An assortment of phlox, sedum, coral bells, cranesbill geranium, Asiatic lilies and Linda's blue chair planter provide texture and color in the garden. On the west side of the garage, you'll find a variety of lilies — Blackberry Lily, Siberian Lily and Day Lilies in addition to a sweet potato vine, clematis, dianthus and Jacob's Ladder.
Wayne and Bonnie Johnson
108 N. Lake St. and Kenwood Drive, Alexandria
This unique property features over 300 daylily varieties, over 200 varieties of shrubs and vines, and over 100 kinds of trees, including some that one wouldn't think would grow in Minnesota, such as magnolias. The garden encompasses five city lots and has been on the tour three times previously.

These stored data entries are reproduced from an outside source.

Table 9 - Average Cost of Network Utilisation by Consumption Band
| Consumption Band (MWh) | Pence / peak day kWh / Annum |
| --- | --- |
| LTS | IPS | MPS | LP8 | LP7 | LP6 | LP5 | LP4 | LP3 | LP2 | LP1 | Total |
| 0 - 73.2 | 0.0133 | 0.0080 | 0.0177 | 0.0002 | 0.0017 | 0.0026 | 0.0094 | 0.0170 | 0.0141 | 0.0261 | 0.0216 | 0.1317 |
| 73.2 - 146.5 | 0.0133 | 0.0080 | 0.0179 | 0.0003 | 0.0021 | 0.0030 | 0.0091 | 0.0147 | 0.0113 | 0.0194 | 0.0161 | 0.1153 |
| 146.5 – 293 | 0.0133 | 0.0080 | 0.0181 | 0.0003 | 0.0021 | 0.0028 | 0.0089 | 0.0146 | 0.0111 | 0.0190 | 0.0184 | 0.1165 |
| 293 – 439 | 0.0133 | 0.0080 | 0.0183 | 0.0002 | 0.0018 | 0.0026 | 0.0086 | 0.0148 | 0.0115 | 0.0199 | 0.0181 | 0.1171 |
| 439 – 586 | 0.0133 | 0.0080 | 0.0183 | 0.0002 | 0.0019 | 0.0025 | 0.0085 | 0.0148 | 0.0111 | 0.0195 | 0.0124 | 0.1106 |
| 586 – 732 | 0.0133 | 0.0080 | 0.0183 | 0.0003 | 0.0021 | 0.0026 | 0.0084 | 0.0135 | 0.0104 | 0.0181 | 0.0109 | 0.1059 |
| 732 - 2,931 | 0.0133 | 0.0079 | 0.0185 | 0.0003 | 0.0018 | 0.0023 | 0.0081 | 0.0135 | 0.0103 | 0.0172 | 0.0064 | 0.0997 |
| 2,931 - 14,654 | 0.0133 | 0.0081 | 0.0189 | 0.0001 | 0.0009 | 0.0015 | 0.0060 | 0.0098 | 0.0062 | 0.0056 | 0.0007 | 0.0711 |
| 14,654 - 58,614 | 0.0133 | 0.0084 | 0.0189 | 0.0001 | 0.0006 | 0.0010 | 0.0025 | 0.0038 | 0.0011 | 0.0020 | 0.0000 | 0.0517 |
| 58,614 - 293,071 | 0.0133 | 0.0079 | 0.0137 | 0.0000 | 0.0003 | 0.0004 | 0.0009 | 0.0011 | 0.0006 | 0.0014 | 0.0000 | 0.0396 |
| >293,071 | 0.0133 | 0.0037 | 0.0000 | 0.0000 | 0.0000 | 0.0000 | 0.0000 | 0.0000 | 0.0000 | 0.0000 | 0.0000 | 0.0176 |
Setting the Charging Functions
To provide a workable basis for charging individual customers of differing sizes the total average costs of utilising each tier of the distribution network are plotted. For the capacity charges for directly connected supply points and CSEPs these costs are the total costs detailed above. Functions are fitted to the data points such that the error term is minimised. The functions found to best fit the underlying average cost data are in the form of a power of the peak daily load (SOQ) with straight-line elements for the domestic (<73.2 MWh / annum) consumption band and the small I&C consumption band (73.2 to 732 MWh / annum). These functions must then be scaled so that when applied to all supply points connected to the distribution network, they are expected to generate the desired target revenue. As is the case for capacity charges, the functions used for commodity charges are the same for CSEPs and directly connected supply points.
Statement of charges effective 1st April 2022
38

The 30-plus garden beds, featuring many annuals and perennials, were built in various shapes and are scattered throughout the property. They provide a great variety of texture and color.

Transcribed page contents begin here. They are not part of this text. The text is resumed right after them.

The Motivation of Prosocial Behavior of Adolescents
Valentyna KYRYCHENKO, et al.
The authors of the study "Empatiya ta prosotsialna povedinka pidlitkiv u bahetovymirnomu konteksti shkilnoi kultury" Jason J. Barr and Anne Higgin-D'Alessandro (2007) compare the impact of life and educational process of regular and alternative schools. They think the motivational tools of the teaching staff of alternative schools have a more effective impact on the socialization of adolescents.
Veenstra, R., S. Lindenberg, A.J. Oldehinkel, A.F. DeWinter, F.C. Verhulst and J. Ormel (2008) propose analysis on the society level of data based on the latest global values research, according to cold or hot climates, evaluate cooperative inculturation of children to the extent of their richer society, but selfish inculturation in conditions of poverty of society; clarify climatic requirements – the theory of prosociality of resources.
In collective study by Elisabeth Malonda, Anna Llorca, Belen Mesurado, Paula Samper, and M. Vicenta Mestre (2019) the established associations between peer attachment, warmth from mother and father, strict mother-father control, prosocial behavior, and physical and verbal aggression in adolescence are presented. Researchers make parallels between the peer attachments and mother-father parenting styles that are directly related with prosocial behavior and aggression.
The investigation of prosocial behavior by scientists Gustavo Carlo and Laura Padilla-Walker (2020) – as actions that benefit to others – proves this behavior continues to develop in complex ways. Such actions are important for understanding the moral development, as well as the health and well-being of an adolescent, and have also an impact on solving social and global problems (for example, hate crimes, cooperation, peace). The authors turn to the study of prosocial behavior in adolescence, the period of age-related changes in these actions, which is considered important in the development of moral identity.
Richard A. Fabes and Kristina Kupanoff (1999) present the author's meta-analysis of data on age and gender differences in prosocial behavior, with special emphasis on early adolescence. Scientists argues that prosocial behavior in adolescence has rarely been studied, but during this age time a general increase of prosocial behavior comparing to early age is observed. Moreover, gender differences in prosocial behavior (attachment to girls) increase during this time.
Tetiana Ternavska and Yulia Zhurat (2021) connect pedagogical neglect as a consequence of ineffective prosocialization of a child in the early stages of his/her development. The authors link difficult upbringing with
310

The shady beds are filled with coral bells, turtlehead, Joe Pye weed, ferns and many varieties of hosta, while the sunny beds contain geraniums, calla lilies, dahlias, verbena, marigolds and ornamental kale.
The property also includes three water features and 20 birdhouses.
Ruth & Julian Barsness
6050 State Highway 29 N, Alexandria
Starting from a blank slate on a wooded lot, Ruth has created a shaded wonderland of hostas, ferns, foxglove, Red Husker penstemon, coral bells, astilbe, red lady fern, and lady's mantle, as well as a sunny backyard with a great variety of plants.

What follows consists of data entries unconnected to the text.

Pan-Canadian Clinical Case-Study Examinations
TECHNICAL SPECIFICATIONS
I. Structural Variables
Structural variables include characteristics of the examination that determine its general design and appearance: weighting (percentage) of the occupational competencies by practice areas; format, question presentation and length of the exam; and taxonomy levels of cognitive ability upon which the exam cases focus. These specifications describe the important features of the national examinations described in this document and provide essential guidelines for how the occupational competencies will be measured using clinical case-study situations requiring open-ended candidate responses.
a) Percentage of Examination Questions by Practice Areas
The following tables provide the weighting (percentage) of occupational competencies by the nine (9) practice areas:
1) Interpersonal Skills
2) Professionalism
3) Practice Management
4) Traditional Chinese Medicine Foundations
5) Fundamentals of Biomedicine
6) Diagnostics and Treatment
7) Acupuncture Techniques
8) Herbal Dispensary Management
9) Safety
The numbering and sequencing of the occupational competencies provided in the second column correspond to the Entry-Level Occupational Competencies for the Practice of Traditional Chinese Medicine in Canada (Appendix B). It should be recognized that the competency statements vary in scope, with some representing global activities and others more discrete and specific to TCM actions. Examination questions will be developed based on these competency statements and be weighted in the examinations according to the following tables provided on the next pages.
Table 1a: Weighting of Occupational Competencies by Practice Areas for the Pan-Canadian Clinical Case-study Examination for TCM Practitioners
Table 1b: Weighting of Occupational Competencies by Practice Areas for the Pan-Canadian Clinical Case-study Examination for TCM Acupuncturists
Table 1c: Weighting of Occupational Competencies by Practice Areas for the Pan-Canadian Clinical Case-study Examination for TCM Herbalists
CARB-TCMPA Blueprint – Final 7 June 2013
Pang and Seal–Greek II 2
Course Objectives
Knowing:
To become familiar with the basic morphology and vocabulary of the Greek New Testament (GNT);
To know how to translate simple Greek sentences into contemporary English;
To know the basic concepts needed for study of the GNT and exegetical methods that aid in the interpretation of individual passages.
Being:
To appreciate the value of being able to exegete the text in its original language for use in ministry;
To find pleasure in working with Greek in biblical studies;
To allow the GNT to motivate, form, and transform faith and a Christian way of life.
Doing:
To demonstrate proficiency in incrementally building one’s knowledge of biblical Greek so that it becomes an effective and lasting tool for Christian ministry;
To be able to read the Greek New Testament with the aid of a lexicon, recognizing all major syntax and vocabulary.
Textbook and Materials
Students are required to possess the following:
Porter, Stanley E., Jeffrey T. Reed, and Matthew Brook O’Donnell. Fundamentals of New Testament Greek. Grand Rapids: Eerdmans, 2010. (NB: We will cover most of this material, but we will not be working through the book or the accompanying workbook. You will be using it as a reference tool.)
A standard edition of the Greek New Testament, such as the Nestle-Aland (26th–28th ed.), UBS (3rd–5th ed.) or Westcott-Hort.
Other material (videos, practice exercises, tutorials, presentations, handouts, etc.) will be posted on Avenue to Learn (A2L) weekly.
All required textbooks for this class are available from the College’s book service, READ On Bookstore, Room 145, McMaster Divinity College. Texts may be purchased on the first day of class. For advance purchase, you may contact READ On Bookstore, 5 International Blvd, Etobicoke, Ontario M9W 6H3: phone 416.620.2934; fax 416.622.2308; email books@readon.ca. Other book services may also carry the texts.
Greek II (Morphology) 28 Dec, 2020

The beds are sprinkled with ornaments and enchanting frogs. The blue bottle bush in the front yard catches your eye amid the flower beds and lush green lawn. Don't miss the Nishiki Willow shrub with its pink-tipped branches.
Ruth has a plant that starts with every letter of the alphabet except for U and X. Ruth said that she gardens on a shoestring budget.
L'Etoile du Nord Vineyard
16451 NW Irene Ct NE, Parkers Prairie
Polly Perkins and husband Dave Christianson ordered their first grape plants in 2010 and planted them the next spring. They named their vineyard "L'Etoile du Nord," French for "The Star of the North."
Their three acres of grapes now include Petite Pearl, Frontenac Blanc, Prairie Star, Marquette and St. Pepin. In 2014, they decided to open a winery and now produce 800 to 1,000 gallons of wine a year.
The property also has perennial flower beds, including peonies that are more than 100 years old from Polly's grandfather. Be sure to see the rain garden, the shade gardens and the unique Ghost Honeysuckle vine.
Children may visit at no charge; tickets cost $5 for adults, to be paid at the first garden you visit. Garden tours will run from 10 a.m.-4 p.m. on Sunday, July 14. Feel free to come and go as you please.
Please wear sensible shoes as some areas are on a hillside. Master gardeners and hosts are not responsible for accidents. Some tour sites are off the beaten path, so drive carefully. Please, no pets.